V. Hudovernik
Publications
KumoRFM-2: Scaling Foundation Models for Relational Learning
We introduce KumoRFM-2, the next iteration of a pre-trained foundation model for relational data. KumoRFM-2 supports in-context learning as well as fine-tuning and is applicable to a wide range of predictive tasks. In contrast to tabular foundation models, KumoRFM-2 natively operates on relational data, processing one or more connected tables simultaneously without manual table flattening or target variable generation, all while preserving temporal consistency. KumoRFM-2 leverages a large corpus of synthetic and real-world data to pre-train across four axes: the row and column dimensions at the individual table level, and the foreign key and cross-sample dimensions at the database level. In contrast to its predecessor, KumoRFM-2 injects task information as early as possible, enabling sharper selection of task-relevant columns and improved robustness to noisy data. Through extensive experiments on 41 challenging benchmarks and analysis around expressivity and sensitivity, we demonstrate that KumoRFM-2 outperforms supervised and foundational approaches by up to 8%, while maintaining strong performance under extreme settings of cold start and noisy data. To our knowledge, this is the first time a few-shot foundation model has been shown to surpass supervised approaches on common benchmark tasks, with performance further improving upon fine-tuning. Finally, while KumoRFM-1 was limited to small-scale in-memory datasets, KumoRFM-2 scales to billion-scale relational datasets.

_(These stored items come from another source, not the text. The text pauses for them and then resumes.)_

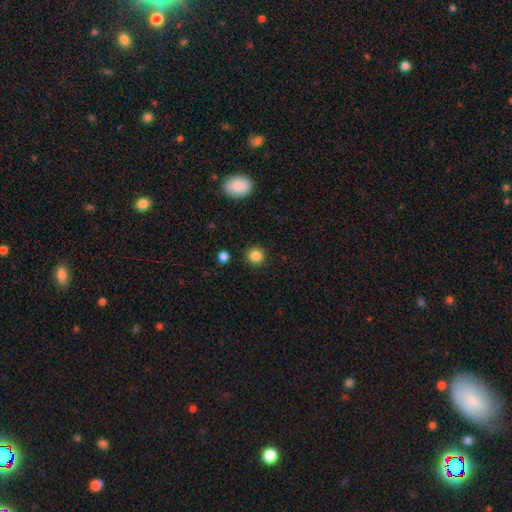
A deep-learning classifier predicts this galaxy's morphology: This appears to be a smooth galaxy with no disk features (86%) that is round (92%). Merging: none (90%).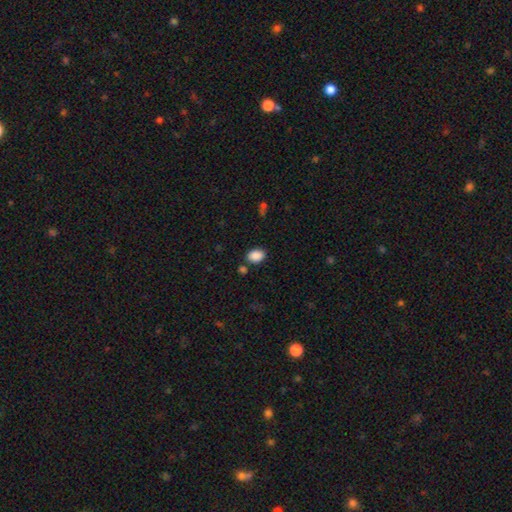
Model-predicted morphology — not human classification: Overall: smooth (89%). How rounded: in between (80%). Merging: none (79%).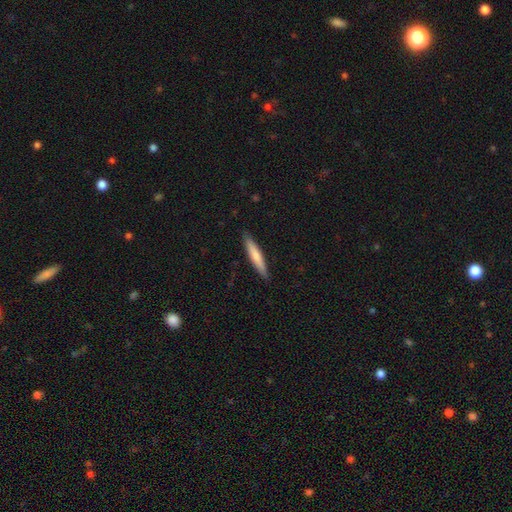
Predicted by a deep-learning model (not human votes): Smooth or featured? Predicted: smooth (p=0.69). How rounded? Predicted: cigar-shaped (p=0.92). Merging? Predicted: none (p=0.89).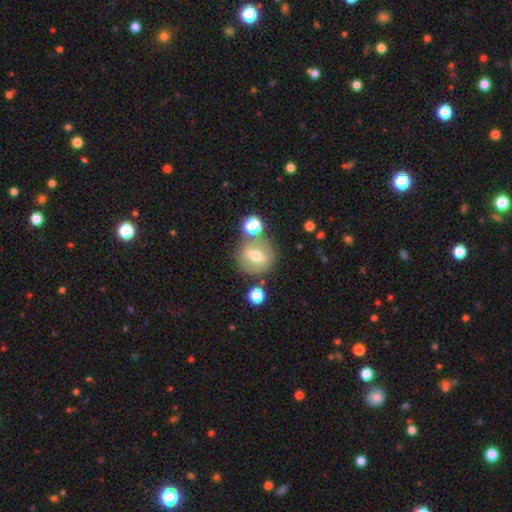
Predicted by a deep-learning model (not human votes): smooth 51%, featured or disk 37%, star or artifact 12%. Down the decision tree: how rounded — round (79%); merging — none (69%).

PluRel: Synthetic Data unlocks Scaling Laws for Relational Foundation Models
Relational Foundation Models (RFMs) facilitate data-driven decision-making by learning from complex multi-table databases. However, the diverse relational databases needed to train such models are rarely public due to privacy constraints. While there are methods to generate synthetic tabular data of arbitrary size, incorporating schema structure and primary--foreign key connectivity for multi-table generation remains challenging. Here we introduce PluRel, a framework to synthesize multi-tabular relational databases from scratch. In a step-by-step fashion, PluRel models (1) schemas with directed graphs, (2) inter-table primary-foreign key connectivity with bipartite graphs, and, (3) feature distributions in tables via conditional causal mechanisms. The design space across these stages supports the synthesis of a wide range of diverse databases, while being computationally lightweight. Using PluRel, we observe for the first time that (1) RFM pretraining loss exhibits power-law scaling with the number of synthetic databases and total pretraining tokens, (2) scaling the number of synthetic databases improves generalization to real databases, and (3) synthetic pretraining yields strong base models for continued pretraining on real databases. Overall, our framework and results position synthetic data scaling as a promising paradigm for RFMs.